WHAT YOU NEED TO DO
Please copy every line from the records below that contains the string "documentation".
-------- GIVEN ENTRIES
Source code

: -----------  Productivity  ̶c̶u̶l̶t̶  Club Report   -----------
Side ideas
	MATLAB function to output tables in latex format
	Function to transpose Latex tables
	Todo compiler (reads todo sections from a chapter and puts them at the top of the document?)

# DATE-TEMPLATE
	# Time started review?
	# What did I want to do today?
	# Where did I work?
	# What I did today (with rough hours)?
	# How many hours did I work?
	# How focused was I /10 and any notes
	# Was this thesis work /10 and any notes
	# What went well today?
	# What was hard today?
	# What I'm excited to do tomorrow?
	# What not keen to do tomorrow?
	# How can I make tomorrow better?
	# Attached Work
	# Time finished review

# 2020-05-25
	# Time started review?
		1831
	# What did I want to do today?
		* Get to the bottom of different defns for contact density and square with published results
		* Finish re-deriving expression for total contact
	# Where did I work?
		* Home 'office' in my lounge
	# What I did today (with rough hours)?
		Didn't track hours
----------------
-------- GIVEN ENTRIES
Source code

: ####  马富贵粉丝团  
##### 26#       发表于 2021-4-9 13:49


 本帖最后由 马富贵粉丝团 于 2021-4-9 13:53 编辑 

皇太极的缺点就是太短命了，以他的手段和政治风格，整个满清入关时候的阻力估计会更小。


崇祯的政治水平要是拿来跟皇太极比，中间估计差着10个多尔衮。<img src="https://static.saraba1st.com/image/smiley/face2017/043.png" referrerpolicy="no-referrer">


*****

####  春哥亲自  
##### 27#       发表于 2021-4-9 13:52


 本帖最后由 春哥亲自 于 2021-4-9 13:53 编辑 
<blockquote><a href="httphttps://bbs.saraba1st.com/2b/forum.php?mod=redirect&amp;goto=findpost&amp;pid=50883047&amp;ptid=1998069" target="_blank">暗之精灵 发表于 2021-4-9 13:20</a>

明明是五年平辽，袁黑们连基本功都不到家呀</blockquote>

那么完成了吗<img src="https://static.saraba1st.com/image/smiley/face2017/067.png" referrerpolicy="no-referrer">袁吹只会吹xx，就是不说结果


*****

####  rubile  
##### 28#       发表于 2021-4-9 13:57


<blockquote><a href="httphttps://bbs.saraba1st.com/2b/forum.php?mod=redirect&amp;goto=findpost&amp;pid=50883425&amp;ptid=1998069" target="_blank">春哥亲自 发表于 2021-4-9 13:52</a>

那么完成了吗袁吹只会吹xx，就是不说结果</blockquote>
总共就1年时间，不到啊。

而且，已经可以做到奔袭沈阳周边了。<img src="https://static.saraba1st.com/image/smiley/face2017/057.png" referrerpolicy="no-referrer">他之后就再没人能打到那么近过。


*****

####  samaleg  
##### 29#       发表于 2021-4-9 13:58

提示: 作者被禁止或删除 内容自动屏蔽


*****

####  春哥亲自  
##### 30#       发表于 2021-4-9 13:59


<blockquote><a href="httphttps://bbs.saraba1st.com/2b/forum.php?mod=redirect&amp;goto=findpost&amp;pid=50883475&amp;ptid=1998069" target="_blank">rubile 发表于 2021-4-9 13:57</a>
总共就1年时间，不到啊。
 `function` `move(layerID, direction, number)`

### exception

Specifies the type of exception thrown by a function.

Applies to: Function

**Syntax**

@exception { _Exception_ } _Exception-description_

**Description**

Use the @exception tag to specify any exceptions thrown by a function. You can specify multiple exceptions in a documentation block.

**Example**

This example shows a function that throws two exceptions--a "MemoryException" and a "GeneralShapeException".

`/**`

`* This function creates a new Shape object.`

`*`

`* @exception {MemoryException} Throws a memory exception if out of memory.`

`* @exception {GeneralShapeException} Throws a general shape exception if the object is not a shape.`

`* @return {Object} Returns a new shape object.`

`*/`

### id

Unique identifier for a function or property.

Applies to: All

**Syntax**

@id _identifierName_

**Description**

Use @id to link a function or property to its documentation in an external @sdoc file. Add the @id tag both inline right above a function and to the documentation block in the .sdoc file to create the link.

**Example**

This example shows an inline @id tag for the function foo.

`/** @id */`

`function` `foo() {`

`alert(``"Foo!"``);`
----------------
ANSWER BELOW
Use the @exception tag to specify any exceptions thrown by a function. You can specify multiple exceptions in a documentation block.
Use @id to link a function or property to its documentation in an external @sdoc file. Add the @id tag both inline right above a function and to the documentation block in the .sdoc file to create the link.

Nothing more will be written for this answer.